- **PROBLEM DETAILS**
The records below are to be returned exactly as written, minus their pictures.

====== SUPPLIED MATERIAL

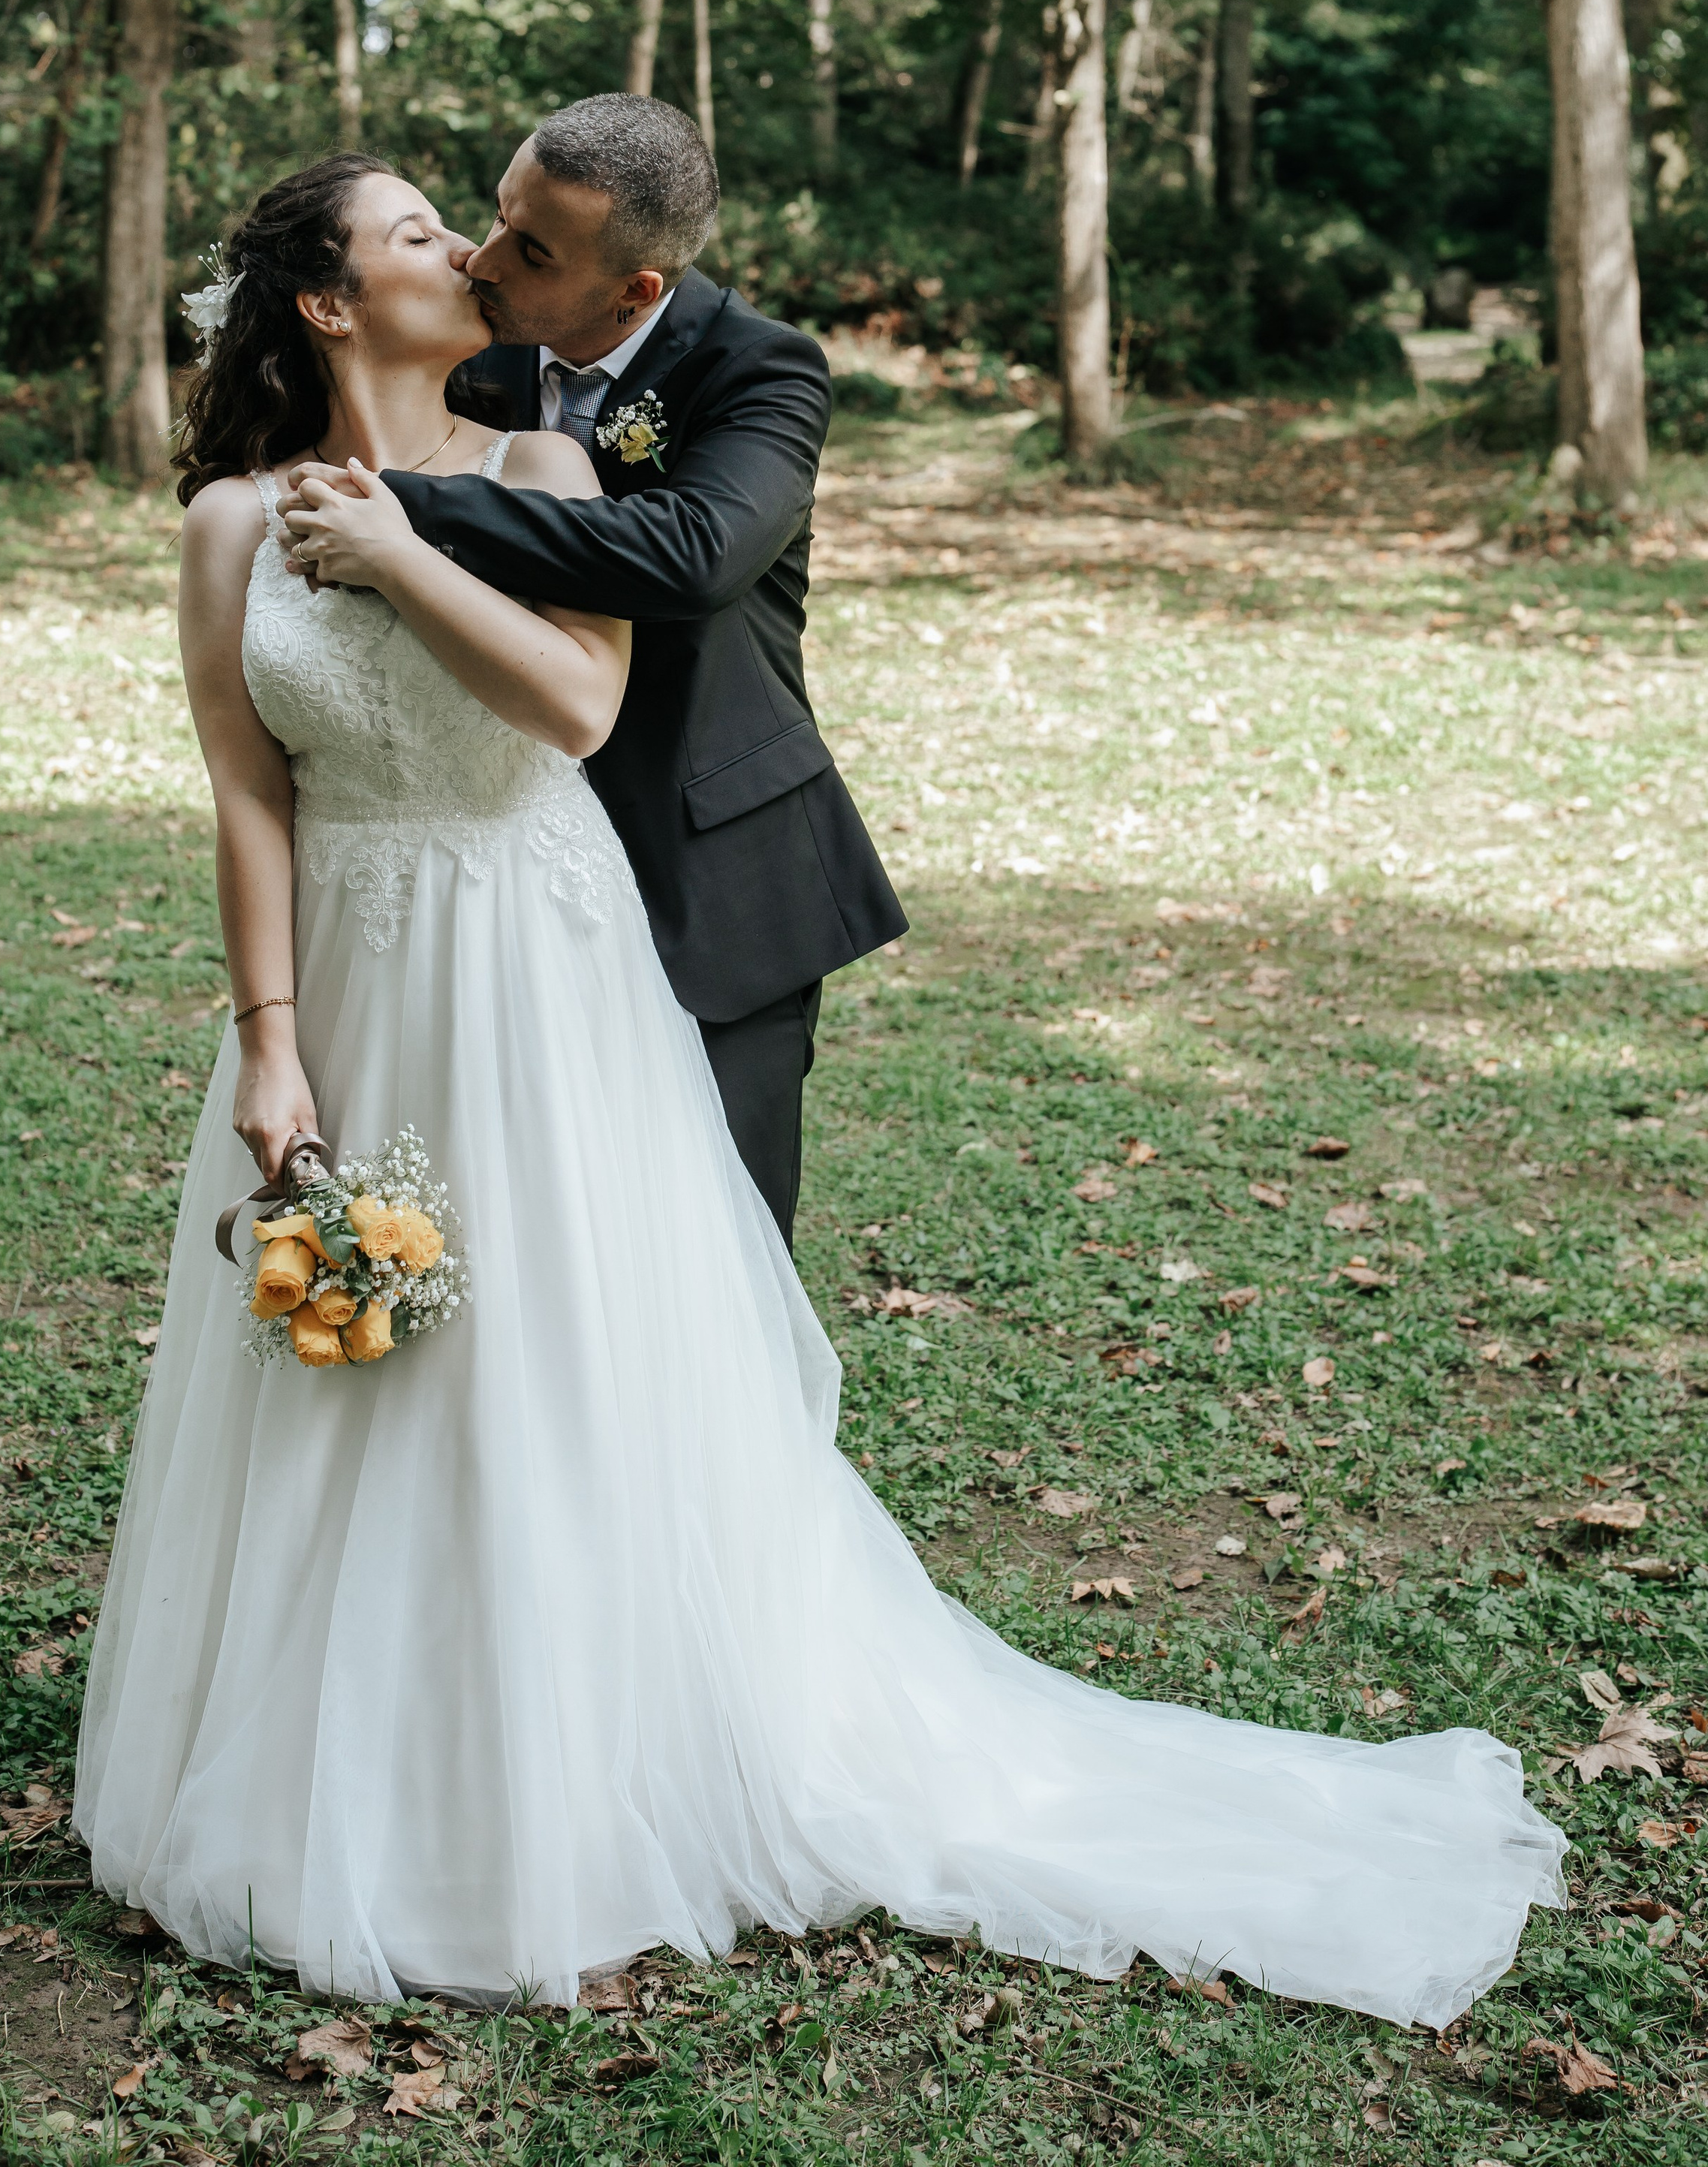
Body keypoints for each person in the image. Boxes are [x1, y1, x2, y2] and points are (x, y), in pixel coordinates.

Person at [75, 149, 1564, 2021]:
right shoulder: (227, 522)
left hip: (534, 963)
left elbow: (578, 708)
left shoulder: (544, 465)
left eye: (475, 225)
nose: (463, 247)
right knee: (357, 1357)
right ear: (323, 301)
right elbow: (245, 788)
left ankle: (584, 1781)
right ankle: (338, 1773)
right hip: (356, 972)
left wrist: (397, 547)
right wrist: (271, 1036)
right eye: (418, 231)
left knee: (551, 1353)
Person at [279, 95, 904, 1250]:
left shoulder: (759, 368)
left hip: (707, 862)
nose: (484, 257)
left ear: (635, 290)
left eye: (533, 250)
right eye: (497, 215)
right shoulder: (479, 347)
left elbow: (695, 554)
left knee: (714, 1251)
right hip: (506, 867)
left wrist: (406, 513)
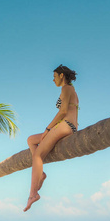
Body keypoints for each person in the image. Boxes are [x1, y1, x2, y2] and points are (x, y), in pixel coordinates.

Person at [24, 65, 79, 212]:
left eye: (54, 76)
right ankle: (40, 174)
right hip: (68, 125)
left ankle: (32, 194)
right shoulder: (70, 89)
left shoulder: (66, 88)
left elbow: (63, 111)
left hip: (65, 125)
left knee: (38, 156)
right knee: (31, 140)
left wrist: (48, 128)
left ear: (61, 75)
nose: (53, 79)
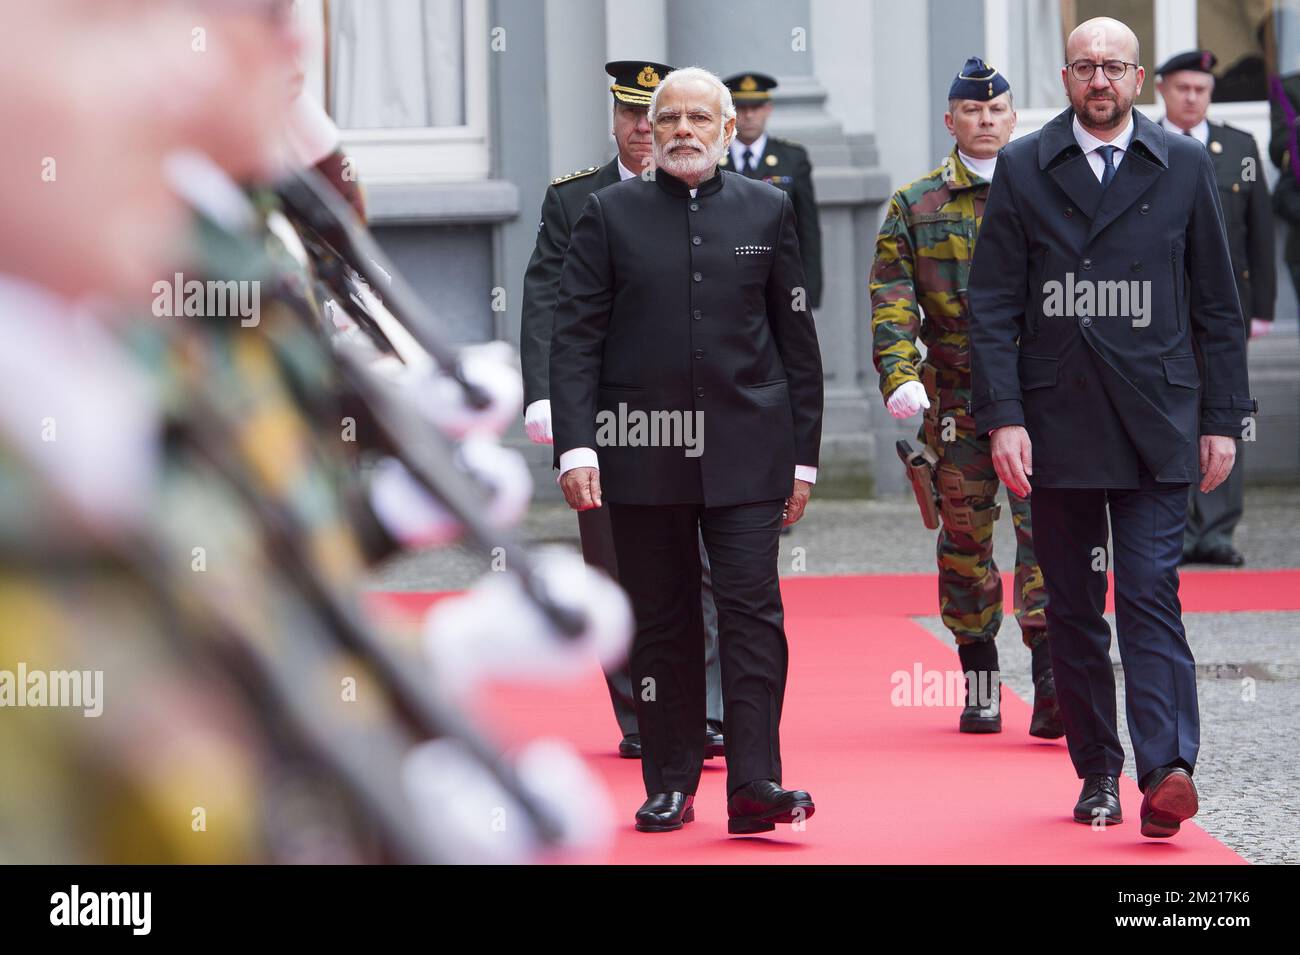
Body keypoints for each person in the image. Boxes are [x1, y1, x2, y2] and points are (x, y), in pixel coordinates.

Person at [969, 17, 1254, 838]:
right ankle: (1098, 769)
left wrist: (1224, 419)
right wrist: (1004, 418)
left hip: (1157, 418)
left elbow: (1216, 306)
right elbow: (990, 305)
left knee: (1149, 593)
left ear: (1137, 78)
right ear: (1066, 77)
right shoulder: (1025, 165)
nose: (1101, 80)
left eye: (1115, 67)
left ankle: (1166, 768)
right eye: (1085, 66)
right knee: (1073, 607)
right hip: (1055, 421)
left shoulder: (1184, 163)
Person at [549, 66, 824, 834]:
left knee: (751, 612)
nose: (680, 130)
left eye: (699, 117)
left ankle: (755, 780)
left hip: (748, 452)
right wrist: (578, 448)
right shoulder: (607, 214)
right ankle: (669, 779)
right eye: (667, 117)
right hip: (642, 453)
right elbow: (575, 341)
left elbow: (796, 343)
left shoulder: (768, 209)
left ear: (728, 130)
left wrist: (804, 457)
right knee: (662, 619)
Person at [519, 60, 726, 760]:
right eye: (634, 114)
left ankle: (711, 711)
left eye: (657, 113)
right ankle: (642, 714)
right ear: (615, 119)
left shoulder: (712, 194)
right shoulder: (577, 200)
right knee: (615, 564)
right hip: (607, 416)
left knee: (703, 563)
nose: (646, 128)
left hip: (694, 417)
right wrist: (547, 394)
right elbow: (547, 301)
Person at [871, 57, 1061, 739]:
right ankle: (980, 680)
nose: (985, 120)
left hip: (1042, 399)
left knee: (1050, 538)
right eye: (972, 111)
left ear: (1013, 118)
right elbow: (892, 303)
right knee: (964, 542)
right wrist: (899, 375)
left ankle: (1050, 683)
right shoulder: (916, 203)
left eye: (997, 110)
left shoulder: (1050, 191)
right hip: (957, 400)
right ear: (950, 121)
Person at [1155, 49, 1275, 567]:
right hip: (1157, 309)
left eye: (1200, 89)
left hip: (1224, 309)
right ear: (1161, 89)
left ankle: (1218, 530)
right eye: (1182, 87)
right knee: (1167, 410)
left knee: (1226, 410)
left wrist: (1262, 306)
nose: (1191, 97)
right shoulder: (1141, 145)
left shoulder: (1239, 149)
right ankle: (1176, 527)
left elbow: (1260, 235)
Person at [720, 72, 823, 311]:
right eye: (741, 107)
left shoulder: (792, 159)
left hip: (779, 281)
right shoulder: (714, 160)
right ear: (731, 113)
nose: (748, 115)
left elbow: (807, 230)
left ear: (768, 109)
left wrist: (808, 292)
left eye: (755, 107)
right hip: (725, 280)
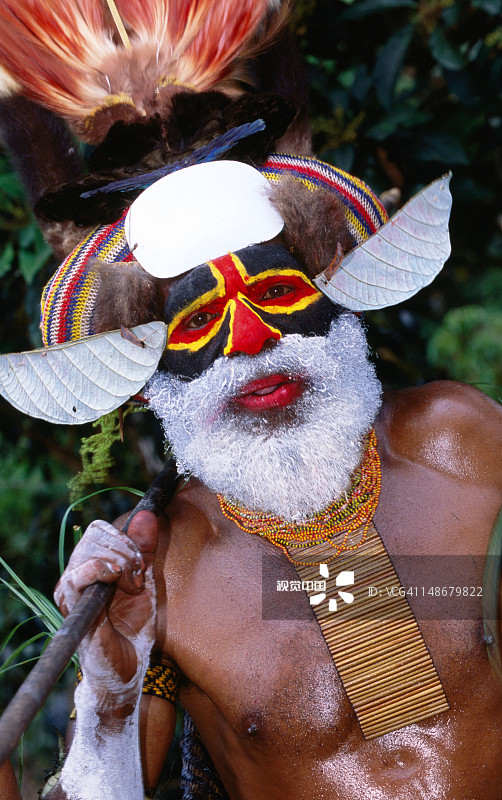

============

- **RESPONSE AREA**
Body keypoints for each person in the image. Boxes are [x1, y1, x2, y2] and points are (x, y), in pixel coordinates.

Person at [75, 149, 1564, 2021]:
right shoulder: (227, 522)
left hip: (534, 963)
left elbow: (578, 708)
left shoulder: (544, 465)
left eye: (475, 225)
nose: (463, 247)
right knee: (357, 1357)
right ear: (323, 301)
right elbow: (245, 788)
left ankle: (584, 1781)
right ankle: (338, 1773)
right hip: (356, 972)
left wrist: (397, 547)
right wrist: (271, 1036)
right eye: (418, 231)
left knee: (551, 1353)
Person at [279, 95, 904, 1250]:
left shoulder: (759, 368)
left hip: (707, 862)
nose: (484, 257)
left ear: (635, 290)
left eye: (533, 250)
right eye: (497, 215)
right shoulder: (479, 347)
left elbow: (695, 554)
left knee: (714, 1251)
right hip: (506, 867)
left wrist: (406, 513)
Body keypoints for each person in the image. Boxes are [x1, y1, x2, y2] and points are (x, y), in pixel coordinates.

Person at [24, 65, 79, 212]:
left eye: (54, 76)
right ankle: (40, 174)
right hip: (68, 125)
left ankle: (32, 194)
right shoulder: (70, 89)
left shoulder: (66, 88)
left elbow: (63, 111)
left hip: (65, 125)
left knee: (38, 156)
right knee: (31, 140)
left wrist: (48, 128)
left ear: (61, 75)
nose: (53, 79)
Body keypoints for each person in the image. Boxes are [x1, y1, x2, y2] and points are (x, y), in pixel coordinates.

Person at [969, 17, 1254, 838]:
right ankle: (1098, 769)
left wrist: (1224, 419)
right wrist: (1004, 418)
left hip: (1157, 418)
left elbow: (1216, 306)
right elbow: (990, 305)
left knee: (1149, 593)
left ear: (1137, 78)
right ear: (1066, 77)
right shoulder: (1025, 165)
nose: (1101, 80)
left eye: (1115, 67)
left ankle: (1166, 768)
right eye: (1085, 66)
right knee: (1073, 607)
right hip: (1055, 421)
left shoulder: (1184, 163)
Person at [549, 66, 824, 834]:
left knee: (751, 612)
nose: (680, 130)
left eye: (699, 117)
left ankle: (755, 780)
left hip: (748, 452)
right wrist: (578, 448)
right shoulder: (607, 214)
right ankle: (669, 779)
right eye: (667, 117)
right hip: (642, 453)
right elbow: (575, 341)
left elbow: (796, 343)
left shoulder: (768, 209)
left ear: (728, 130)
left wrist: (804, 457)
right knee: (662, 619)
Person at [519, 60, 726, 760]:
right eye: (634, 114)
left ankle: (711, 711)
left eye: (657, 113)
right ankle: (642, 714)
right ear: (615, 119)
left shoulder: (712, 194)
right shoulder: (577, 200)
right knee: (615, 564)
right hip: (607, 416)
left knee: (703, 563)
nose: (646, 128)
left hip: (694, 417)
right wrist: (547, 394)
right elbow: (547, 301)
Person at [871, 57, 1061, 739]:
right ankle: (980, 680)
nose: (985, 120)
left hip: (1042, 399)
left knee: (1050, 538)
right eye: (972, 111)
left ear: (1013, 118)
right elbow: (892, 303)
right knee: (964, 542)
right wrist: (899, 375)
left ankle: (1050, 683)
right shoulder: (916, 203)
left eye: (997, 110)
left shoulder: (1050, 191)
right hip: (957, 400)
right ear: (950, 121)
Person at [1155, 49, 1275, 567]:
right hip: (1157, 309)
left eye: (1200, 89)
left hip: (1224, 309)
right ear: (1161, 89)
left ankle: (1218, 530)
right eye: (1182, 87)
right knee: (1167, 410)
left knee: (1226, 410)
left wrist: (1262, 306)
nose: (1191, 97)
right shoulder: (1141, 145)
left shoulder: (1239, 149)
right ankle: (1176, 527)
left elbow: (1260, 235)
Person at [720, 72, 823, 311]:
right eye: (741, 107)
left shoulder: (792, 159)
left hip: (779, 281)
right shoulder: (714, 160)
right ear: (731, 113)
nose: (748, 115)
left elbow: (807, 230)
left ear: (768, 109)
left wrist: (808, 292)
left eye: (755, 107)
right hip: (725, 280)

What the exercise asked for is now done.